Pope Francis used a television interview to announce his decisions to change the funeral rite and the decision to be buried in Saint Mary Major. One may be forgiven the impression thatit is by way of interviews – increasingly frequent – that Francis wants to be present in the debate. Francis wants people to talk about him. He also wants to say what he thinks from a platform that stands outside the ecclesiastical world. Perhaps this is because he thinks that such a platform will protect him from accusations that come from quarters inside, where his intra-ecclesiastical maneuvering is better understood.

The result, however, is the story of a Church that exists only in extreme situations.

One wonders if single mothers feel discouraged from receiving communion due to the rigidity of some pastors and faithful.

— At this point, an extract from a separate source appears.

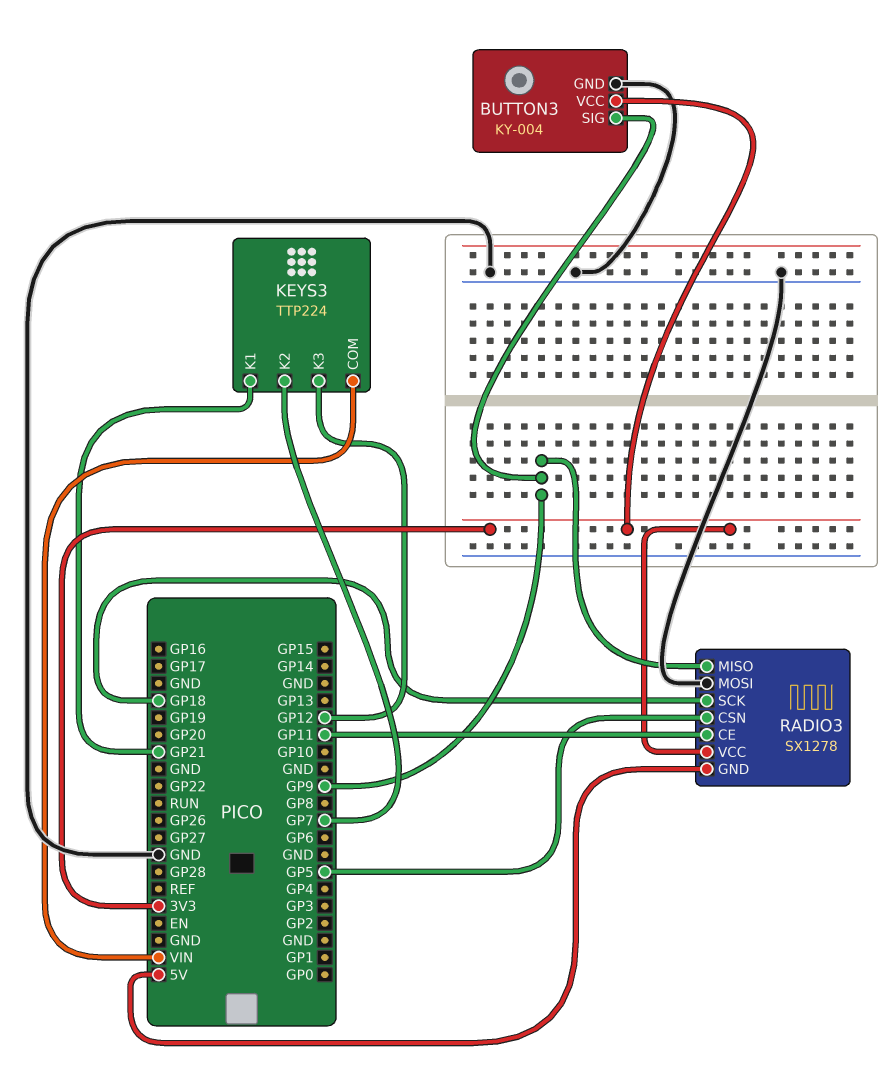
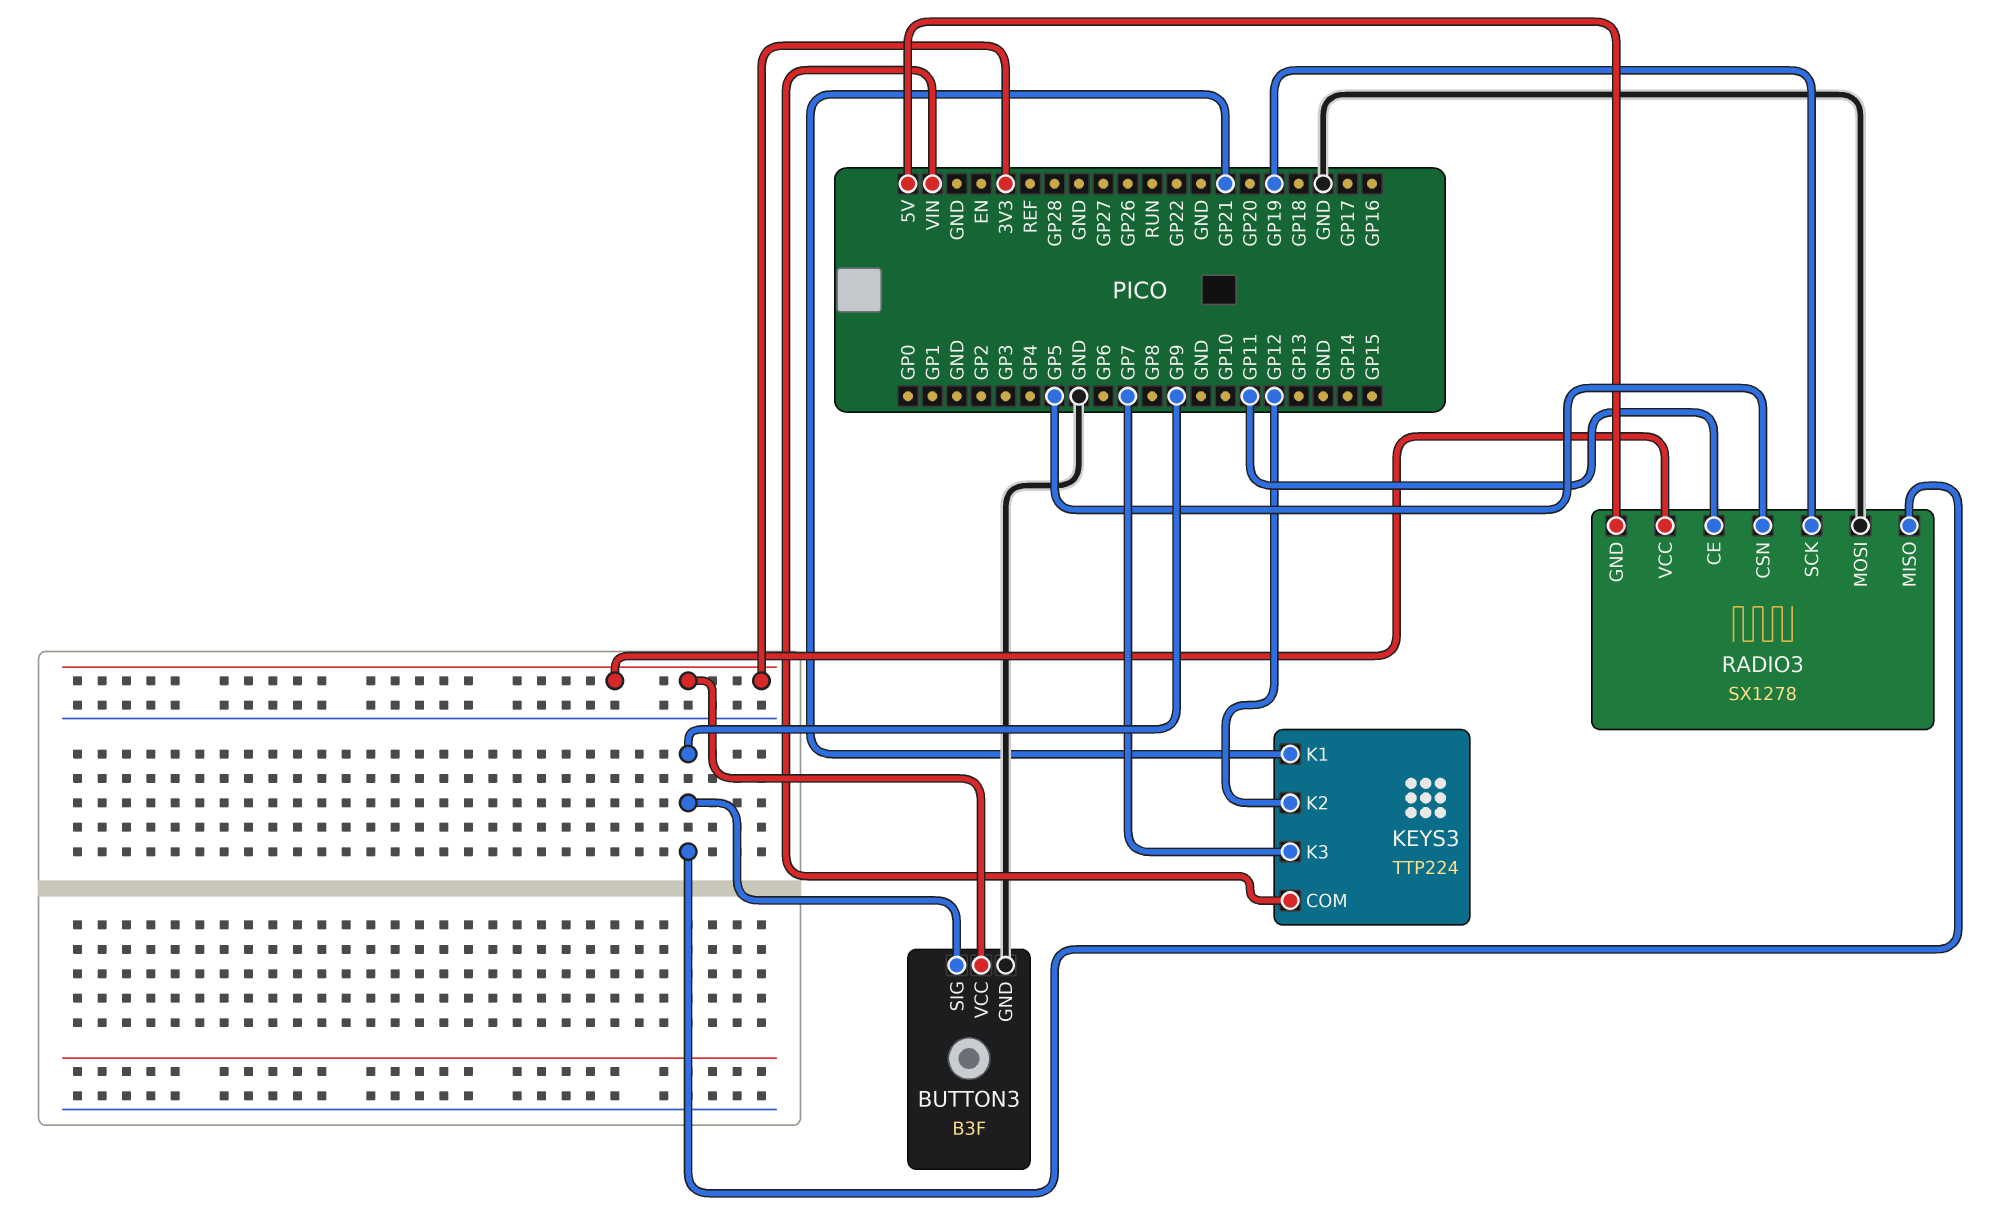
BUTTON3: KY-004 -> B3F
KEYS3 pin K2: GP7 -> GP12
KEYS3 pin K3: GP12 -> GP7
RADIO3 pin SCK: GP18 -> GP19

This may be true in some cases, but the truth is that communion is practically never denied in small communities unless there is a serious scandal.

One wonders if all priests are sick of rigidity, if there are so many priests who are backward, and if it is enough to concede that there are many good priests, so to avoid offending the pastors who have been present in the area for years .

One wonders if the Church that Pope Francis is fighting against is not the current structure but the idea that the Pope has of the structure—a notion, too, which in some cases does not correspond to reality. The Pope solves the problem at its root, centralizing everything on himself.

We are, after all, in the statio orbis of April 27, 2020, when the pope ascended the churchyard of St. Peter’s Basilica alone, at the height of the pandemic. The pope was there, hombre solitario y final.

The Church was missing.

The fundamental question is: will the pope’s legacy be safe in this way? Or is it just more in doubt?

 

3 Responses to Pope Francis, a birthday that smacks of budgets

  1. James Scott scrive:

    ‘…with a marketing push that is really unprecedented for a pope.’

    But this papacy has been defined by ‘marketing…unprecedented for a pope’

    It is, in a nutshell, the essence of the church of francis

    When challenged to justify any of his outrageous proposals(and when he deigns to respond to the lower orders who presume to question a bishop; the Bishop of Rome, at that!) he never fails to quote a precedent; established by none other than:

    Papa Bergoglio

    Pure farce.

  2. John Smith scrive:

    Regarding Pope Francis’s new Papal funeral right, does that include his mortal remains being tossed in the back of a utility van as was done to Pope Benedict? It’s only a 15 minute drive to papal basilica of Saint Mary Major, especially if done in the dead of night.